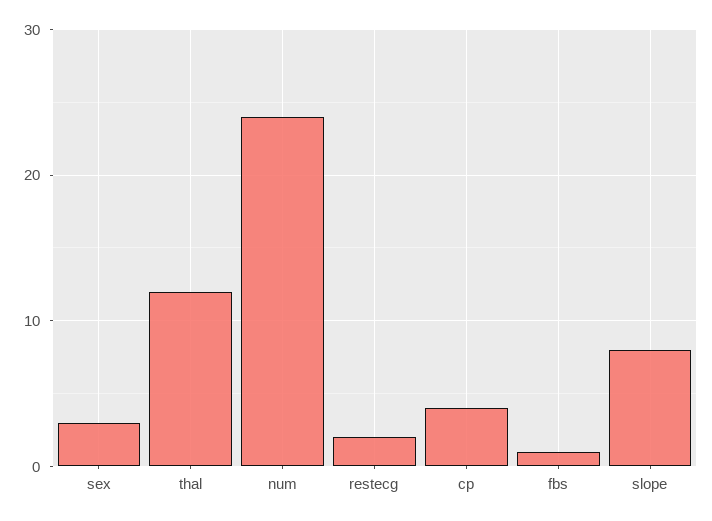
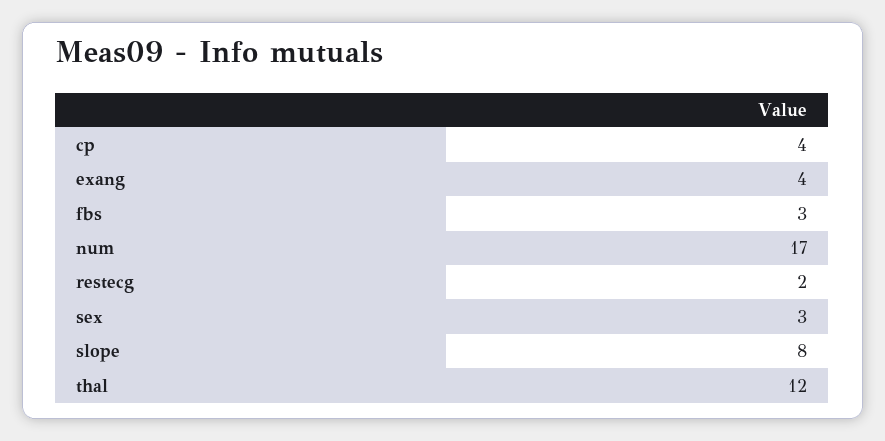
  {
    "sex": 3,
    "thal": 12,
-   "num": 24,
+   "num": 17,
    "restecg": 2,
    "cp": 4,
-   "fbs": 1,
+   "fbs": 3,
-   "slope": 8
+   "slope": 8,
+   "exang": 4
  }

▬▬▬

> WHAT THE EXERCISE ASKS
The required output is the listing above reproduced exactly, pictures removed.

> EXERCISE ANSWER
  {
    "sex": 3,
    "thal": 12,
-   "num": 24,
+   "num": 17,
    "restecg": 2,
    "cp": 4,
-   "fbs": 1,
+   "fbs": 3,
-   "slope": 8
+   "slope": 8,
+   "exang": 4
  }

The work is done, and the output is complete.